ANDROMAQVE, HERMIONNE, CLEONNE, CEPHISE.
ANDROMAQVE.

Sortons. Que luy dirois-je ?
Ov fuyez-vous, Madame ?
N’eſt-ce point à vos yeux, vn ſpectacle aſſez doux
Que la Veuue d’Hector pleurante à vos genoux ?
Ie ne viens point icy, par de jalouſes larmes,
Vous enuier vn Cœur, qui ſe rend à vos charmes.
Par les mains de ſon Pere, helas ! i’ay veû percer
Le ſeul, où mes regards pretendoient s’adreſſer.
Ma flamme par Hector fut jadis allumée,
Auec luy dans la tombe elle s’eſt enfermée.
Mais il me reſte vn Fils. Vous ſçaurez quelque jour,
Madame, pour vn Fils iuſqu’où va noſtre amour.

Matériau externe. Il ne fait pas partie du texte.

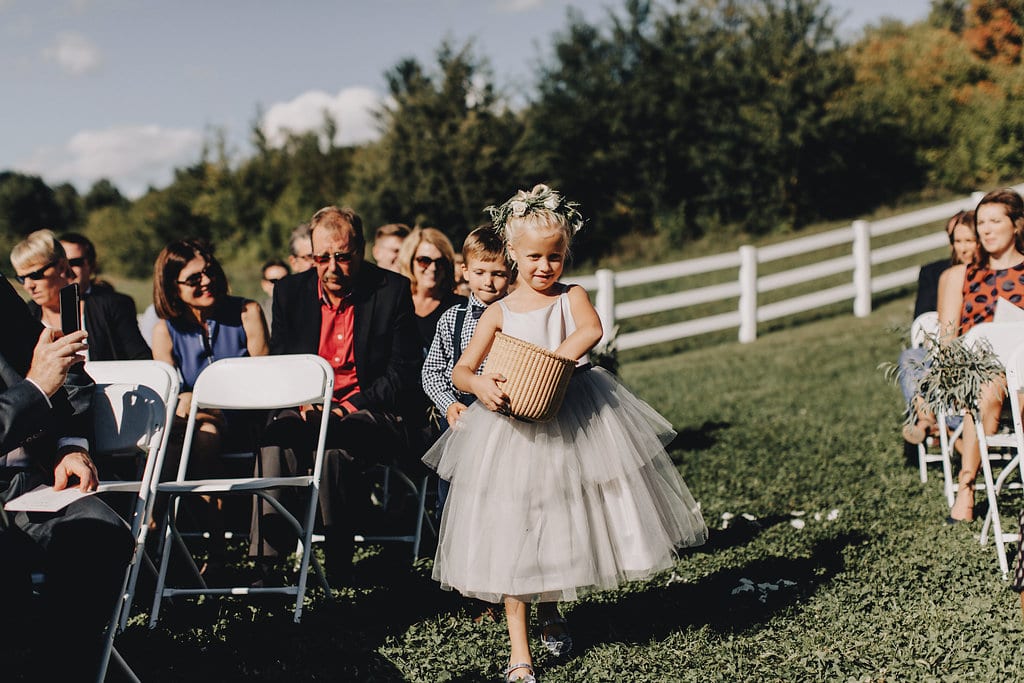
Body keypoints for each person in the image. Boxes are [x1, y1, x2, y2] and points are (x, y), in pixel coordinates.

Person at [422, 185, 708, 682]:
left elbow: (589, 331)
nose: (544, 266)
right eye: (533, 256)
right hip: (511, 426)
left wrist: (552, 360)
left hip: (570, 412)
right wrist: (481, 385)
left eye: (555, 256)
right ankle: (519, 650)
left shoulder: (570, 296)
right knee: (512, 526)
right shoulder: (498, 311)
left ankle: (552, 607)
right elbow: (461, 371)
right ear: (512, 254)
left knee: (558, 516)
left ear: (565, 255)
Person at [249, 205, 422, 586]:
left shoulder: (390, 291)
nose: (331, 267)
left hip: (368, 407)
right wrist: (303, 402)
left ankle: (337, 553)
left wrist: (346, 408)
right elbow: (283, 360)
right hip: (306, 402)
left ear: (359, 249)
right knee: (275, 440)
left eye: (342, 256)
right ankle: (267, 564)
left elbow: (402, 374)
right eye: (321, 258)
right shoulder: (290, 292)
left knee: (335, 444)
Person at [0, 273, 133, 681]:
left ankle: (57, 667)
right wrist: (35, 387)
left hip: (26, 481)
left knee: (99, 532)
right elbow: (41, 380)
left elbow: (66, 368)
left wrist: (70, 444)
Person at [151, 238, 269, 572]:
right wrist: (191, 403)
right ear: (173, 288)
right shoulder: (166, 330)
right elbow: (168, 392)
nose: (207, 281)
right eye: (194, 279)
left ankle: (165, 538)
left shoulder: (247, 313)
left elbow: (264, 378)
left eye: (210, 271)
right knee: (170, 440)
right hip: (191, 425)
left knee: (201, 432)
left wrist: (203, 401)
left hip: (244, 420)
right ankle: (156, 532)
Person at [938, 189, 1024, 523]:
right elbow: (946, 341)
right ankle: (967, 485)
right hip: (979, 373)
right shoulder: (959, 276)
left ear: (1015, 225)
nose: (985, 230)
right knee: (989, 388)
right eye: (981, 223)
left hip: (1022, 369)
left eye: (994, 221)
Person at [899, 212, 977, 445]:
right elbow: (931, 322)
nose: (961, 248)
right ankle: (927, 421)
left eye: (968, 240)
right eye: (957, 240)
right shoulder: (945, 276)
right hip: (947, 348)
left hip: (978, 356)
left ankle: (936, 430)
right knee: (912, 357)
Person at [57, 231, 152, 361]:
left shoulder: (115, 304)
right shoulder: (36, 310)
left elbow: (139, 356)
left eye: (75, 262)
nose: (67, 270)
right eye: (61, 264)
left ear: (91, 265)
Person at [259, 258, 289, 328]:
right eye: (273, 281)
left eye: (284, 280)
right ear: (264, 285)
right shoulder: (258, 312)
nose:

Mais vous ne ſçaurez pas, du moins ji le ſouhaitte,
En quel trouble mortel ſon intereſt nous jette,
Lors que de tant de biens, qui pouuoient nous flatter,
C’eſt le ſeul qui nous reſte, & qu’on veut nous l’oſter.
Helas ! Lors que laſſez de dix ans de miſere,
Les Troyens en courroux menaçoient voſtre Mere,
I’ay ſçeû de mon Hector luy procurer l’appuy,
Vous pouuez ſur Pyrrhus, ce que i’ay pû ſur luy.
Que craint-on d’vn Enfant, qui ſuruit à ſa perte ?
Laiſſez-moy le cacher en quelque Iſle deſerte.